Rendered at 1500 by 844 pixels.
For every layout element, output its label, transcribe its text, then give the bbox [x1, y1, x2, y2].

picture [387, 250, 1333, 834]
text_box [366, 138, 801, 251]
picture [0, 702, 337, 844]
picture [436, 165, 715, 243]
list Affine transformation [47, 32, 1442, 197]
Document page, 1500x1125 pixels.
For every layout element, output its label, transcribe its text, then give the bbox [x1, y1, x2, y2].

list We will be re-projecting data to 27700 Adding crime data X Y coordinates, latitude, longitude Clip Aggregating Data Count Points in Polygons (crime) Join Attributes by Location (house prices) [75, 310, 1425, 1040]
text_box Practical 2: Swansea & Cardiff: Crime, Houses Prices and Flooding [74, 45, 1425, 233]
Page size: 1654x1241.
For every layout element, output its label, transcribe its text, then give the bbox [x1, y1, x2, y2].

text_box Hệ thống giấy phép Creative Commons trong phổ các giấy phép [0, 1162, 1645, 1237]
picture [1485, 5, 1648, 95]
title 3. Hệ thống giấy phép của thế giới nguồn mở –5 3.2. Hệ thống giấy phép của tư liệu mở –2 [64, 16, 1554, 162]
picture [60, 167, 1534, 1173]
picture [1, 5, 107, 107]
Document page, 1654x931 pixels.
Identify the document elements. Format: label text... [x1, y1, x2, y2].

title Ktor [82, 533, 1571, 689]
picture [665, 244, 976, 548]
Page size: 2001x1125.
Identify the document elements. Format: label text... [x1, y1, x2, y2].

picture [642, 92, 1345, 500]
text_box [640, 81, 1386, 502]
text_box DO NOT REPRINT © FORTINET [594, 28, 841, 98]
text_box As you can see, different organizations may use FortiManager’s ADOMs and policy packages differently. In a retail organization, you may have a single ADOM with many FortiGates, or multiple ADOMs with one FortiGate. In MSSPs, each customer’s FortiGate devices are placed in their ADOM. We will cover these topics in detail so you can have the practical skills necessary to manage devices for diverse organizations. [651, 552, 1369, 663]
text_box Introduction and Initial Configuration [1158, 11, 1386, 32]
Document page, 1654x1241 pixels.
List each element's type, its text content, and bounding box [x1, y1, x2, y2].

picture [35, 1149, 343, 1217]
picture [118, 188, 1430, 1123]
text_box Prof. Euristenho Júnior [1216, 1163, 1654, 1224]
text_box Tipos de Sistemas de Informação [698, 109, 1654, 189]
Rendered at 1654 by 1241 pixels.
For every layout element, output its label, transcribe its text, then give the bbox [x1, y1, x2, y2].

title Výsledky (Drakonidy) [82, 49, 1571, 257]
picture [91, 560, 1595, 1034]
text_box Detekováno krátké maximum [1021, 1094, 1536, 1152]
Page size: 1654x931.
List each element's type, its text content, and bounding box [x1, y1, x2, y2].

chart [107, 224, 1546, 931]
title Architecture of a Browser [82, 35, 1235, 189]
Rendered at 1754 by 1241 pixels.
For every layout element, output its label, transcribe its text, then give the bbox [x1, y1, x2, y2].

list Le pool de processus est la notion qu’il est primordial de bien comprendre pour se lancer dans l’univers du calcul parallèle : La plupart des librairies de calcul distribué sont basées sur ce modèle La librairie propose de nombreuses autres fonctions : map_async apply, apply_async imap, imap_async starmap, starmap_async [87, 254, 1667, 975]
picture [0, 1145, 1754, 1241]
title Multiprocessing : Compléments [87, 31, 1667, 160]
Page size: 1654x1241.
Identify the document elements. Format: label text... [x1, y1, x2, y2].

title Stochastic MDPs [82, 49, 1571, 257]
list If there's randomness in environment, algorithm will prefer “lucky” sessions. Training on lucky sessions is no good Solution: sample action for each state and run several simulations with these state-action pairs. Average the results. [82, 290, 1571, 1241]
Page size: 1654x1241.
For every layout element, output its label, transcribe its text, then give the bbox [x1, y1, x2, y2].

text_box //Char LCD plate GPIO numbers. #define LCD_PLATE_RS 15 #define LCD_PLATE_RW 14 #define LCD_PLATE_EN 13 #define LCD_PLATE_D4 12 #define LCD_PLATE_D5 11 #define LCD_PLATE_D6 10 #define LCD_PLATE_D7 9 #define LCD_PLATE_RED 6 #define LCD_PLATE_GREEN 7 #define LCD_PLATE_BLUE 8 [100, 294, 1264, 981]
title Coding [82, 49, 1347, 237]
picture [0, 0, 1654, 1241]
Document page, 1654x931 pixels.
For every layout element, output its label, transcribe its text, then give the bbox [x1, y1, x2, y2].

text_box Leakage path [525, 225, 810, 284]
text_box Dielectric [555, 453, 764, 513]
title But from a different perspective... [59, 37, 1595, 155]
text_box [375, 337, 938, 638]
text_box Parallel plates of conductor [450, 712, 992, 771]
-*-*-
Written problem
Swap "layout element" for "page element" everywhere in the lines above, and leave everything else unchanged.

Answer for this exercise
Rendered at 1500 by 844 pixels.
For every page element, output its label, transcribe its text, then give the bbox [x1, y1, x2, y2].

picture [387, 250, 1333, 834]
text_box [366, 138, 801, 251]
picture [0, 702, 337, 844]
picture [436, 165, 715, 243]
list Affine transformation [47, 32, 1442, 197]
Document page, 1500x1125 pixels.
For every page element, output its label, transcribe its text, then give the bbox [x1, y1, x2, y2].

list We will be re-projecting data to 27700 Adding crime data X Y coordinates, latitude, longitude Clip Aggregating Data Count Points in Polygons (crime) Join Attributes by Location (house prices) [75, 310, 1425, 1040]
text_box Practical 2: Swansea & Cardiff: Crime, Houses Prices and Flooding [74, 45, 1425, 233]
Page size: 1654x1241.
For every page element, output its label, transcribe its text, then give the bbox [x1, y1, x2, y2].

text_box Hệ thống giấy phép Creative Commons trong phổ các giấy phép [0, 1162, 1645, 1237]
picture [1485, 5, 1648, 95]
title 3. Hệ thống giấy phép của thế giới nguồn mở –5 3.2. Hệ thống giấy phép của tư liệu mở –2 [64, 16, 1554, 162]
picture [60, 167, 1534, 1173]
picture [1, 5, 107, 107]
Document page, 1654x931 pixels.
Identify the document elements. Format: label text... [x1, y1, x2, y2].

title Ktor [82, 533, 1571, 689]
picture [665, 244, 976, 548]
Page size: 2001x1125.
Identify the document elements. Format: label text... [x1, y1, x2, y2].

picture [642, 92, 1345, 500]
text_box [640, 81, 1386, 502]
text_box DO NOT REPRINT © FORTINET [594, 28, 841, 98]
text_box As you can see, different organizations may use FortiManager’s ADOMs and policy packages differently. In a retail organization, you may have a single ADOM with many FortiGates, or multiple ADOMs with one FortiGate. In MSSPs, each customer’s FortiGate devices are placed in their ADOM. We will cover these topics in detail so you can have the practical skills necessary to manage devices for diverse organizations. [651, 552, 1369, 663]
text_box Introduction and Initial Configuration [1158, 11, 1386, 32]
Document page, 1654x1241 pixels.
List each element's type, its text content, and bounding box [x1, y1, x2, y2].

picture [35, 1149, 343, 1217]
picture [118, 188, 1430, 1123]
text_box Prof. Euristenho Júnior [1216, 1163, 1654, 1224]
text_box Tipos de Sistemas de Informação [698, 109, 1654, 189]
Rendered at 1654 by 1241 pixels.
For every page element, output its label, transcribe its text, then give the bbox [x1, y1, x2, y2].

title Výsledky (Drakonidy) [82, 49, 1571, 257]
picture [91, 560, 1595, 1034]
text_box Detekováno krátké maximum [1021, 1094, 1536, 1152]
Page size: 1654x931.
List each element's type, its text content, and bounding box [x1, y1, x2, y2].

chart [107, 224, 1546, 931]
title Architecture of a Browser [82, 35, 1235, 189]
Rendered at 1754 by 1241 pixels.
For every page element, output its label, transcribe its text, then give the bbox [x1, y1, x2, y2].

list Le pool de processus est la notion qu’il est primordial de bien comprendre pour se lancer dans l’univers du calcul parallèle : La plupart des librairies de calcul distribué sont basées sur ce modèle La librairie propose de nombreuses autres fonctions : map_async apply, apply_async imap, imap_async starmap, starmap_async [87, 254, 1667, 975]
picture [0, 1145, 1754, 1241]
title Multiprocessing : Compléments [87, 31, 1667, 160]
Page size: 1654x1241.
Identify the document elements. Format: label text... [x1, y1, x2, y2].

title Stochastic MDPs [82, 49, 1571, 257]
list If there's randomness in environment, algorithm will prefer “lucky” sessions. Training on lucky sessions is no good Solution: sample action for each state and run several simulations with these state-action pairs. Average the results. [82, 290, 1571, 1241]
Page size: 1654x1241.
For every page element, output its label, transcribe its text, then give the bbox [x1, y1, x2, y2].

text_box //Char LCD plate GPIO numbers. #define LCD_PLATE_RS 15 #define LCD_PLATE_RW 14 #define LCD_PLATE_EN 13 #define LCD_PLATE_D4 12 #define LCD_PLATE_D5 11 #define LCD_PLATE_D6 10 #define LCD_PLATE_D7 9 #define LCD_PLATE_RED 6 #define LCD_PLATE_GREEN 7 #define LCD_PLATE_BLUE 8 [100, 294, 1264, 981]
title Coding [82, 49, 1347, 237]
picture [0, 0, 1654, 1241]
Document page, 1654x931 pixels.
For every page element, output its label, transcribe its text, then give the bbox [x1, y1, x2, y2].

text_box Leakage path [525, 225, 810, 284]
text_box Dielectric [555, 453, 764, 513]
title But from a different perspective... [59, 37, 1595, 155]
text_box [375, 337, 938, 638]
text_box Parallel plates of conductor [450, 712, 992, 771]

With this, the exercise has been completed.